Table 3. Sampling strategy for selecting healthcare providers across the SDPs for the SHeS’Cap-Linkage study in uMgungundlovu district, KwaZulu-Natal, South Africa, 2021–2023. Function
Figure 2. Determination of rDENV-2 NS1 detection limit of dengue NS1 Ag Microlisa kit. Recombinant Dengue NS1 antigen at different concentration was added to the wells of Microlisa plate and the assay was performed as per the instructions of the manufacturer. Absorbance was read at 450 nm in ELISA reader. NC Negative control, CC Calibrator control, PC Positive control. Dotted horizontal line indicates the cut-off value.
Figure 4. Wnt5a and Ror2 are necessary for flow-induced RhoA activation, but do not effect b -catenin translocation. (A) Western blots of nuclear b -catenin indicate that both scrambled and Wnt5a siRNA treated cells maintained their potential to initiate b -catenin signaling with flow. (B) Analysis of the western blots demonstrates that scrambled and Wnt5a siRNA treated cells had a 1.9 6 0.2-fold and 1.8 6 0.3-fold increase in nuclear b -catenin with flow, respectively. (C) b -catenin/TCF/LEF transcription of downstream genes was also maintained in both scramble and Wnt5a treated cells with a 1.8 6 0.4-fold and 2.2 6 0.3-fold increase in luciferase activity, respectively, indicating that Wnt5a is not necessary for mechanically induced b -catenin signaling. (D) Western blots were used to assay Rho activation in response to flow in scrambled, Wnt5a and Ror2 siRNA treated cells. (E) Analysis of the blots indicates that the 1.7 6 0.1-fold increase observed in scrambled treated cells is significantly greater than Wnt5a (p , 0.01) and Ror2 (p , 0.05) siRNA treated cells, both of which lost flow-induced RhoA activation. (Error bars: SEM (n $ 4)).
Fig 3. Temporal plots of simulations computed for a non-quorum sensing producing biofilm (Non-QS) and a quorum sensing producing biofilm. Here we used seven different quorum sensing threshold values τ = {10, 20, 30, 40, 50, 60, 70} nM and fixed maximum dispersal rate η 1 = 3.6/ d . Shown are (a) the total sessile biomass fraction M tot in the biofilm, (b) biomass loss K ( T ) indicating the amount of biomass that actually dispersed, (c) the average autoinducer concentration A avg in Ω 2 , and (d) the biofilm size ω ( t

···

## [Work order]
From the first line to the last, transcribe the data exactly.

## [Output of the task]
Table 3. Sampling strategy for selecting healthcare providers across the SDPs for the SHeS’Cap-Linkage study in uMgungundlovu district, KwaZulu-Natal, South Africa, 2021–2023. Function
Figure 2. Determination of rDENV-2 NS1 detection limit of dengue NS1 Ag Microlisa kit. Recombinant Dengue NS1 antigen at different concentration was added to the wells of Microlisa plate and the assay was performed as per the instructions of the manufacturer. Absorbance was read at 450 nm in ELISA reader. NC Negative control, CC Calibrator control, PC Positive control. Dotted horizontal line indicates the cut-off value.
Figure 4. Wnt5a and Ror2 are necessary for flow-induced RhoA activation, but do not effect b -catenin translocation. (A) Western blots of nuclear b -catenin indicate that both scrambled and Wnt5a siRNA treated cells maintained their potential to initiate b -catenin signaling with flow. (B) Analysis of the western blots demonstrates that scrambled and Wnt5a siRNA treated cells had a 1.9 6 0.2-fold and 1.8 6 0.3-fold increase in nuclear b -catenin with flow, respectively. (C) b -catenin/TCF/LEF transcription of downstream genes was also maintained in both scramble and Wnt5a treated cells with a 1.8 6 0.4-fold and 2.2 6 0.3-fold increase in luciferase activity, respectively, indicating that Wnt5a is not necessary for mechanically induced b -catenin signaling. (D) Western blots were used to assay Rho activation in response to flow in scrambled, Wnt5a and Ror2 siRNA treated cells. (E) Analysis of the blots indicates that the 1.7 6 0.1-fold increase observed in scrambled treated cells is significantly greater than Wnt5a (p , 0.01) and Ror2 (p , 0.05) siRNA treated cells, both of which lost flow-induced RhoA activation. (Error bars: SEM (n $ 4)).
Fig 3. Temporal plots of simulations computed for a non-quorum sensing producing biofilm (Non-QS) and a quorum sensing producing biofilm. Here we used seven different quorum sensing threshold values τ = {10, 20, 30, 40, 50, 60, 70} nM and fixed maximum dispersal rate η 1 = 3.6/ d . Shown are (a) the total sessile biomass fraction M tot in the biofilm, (b) biomass loss K ( T ) indicating the amount of biomass that actually dispersed, (c) the average autoinducer concentration A avg in Ω 2 , and (d) the biofilm size ω ( t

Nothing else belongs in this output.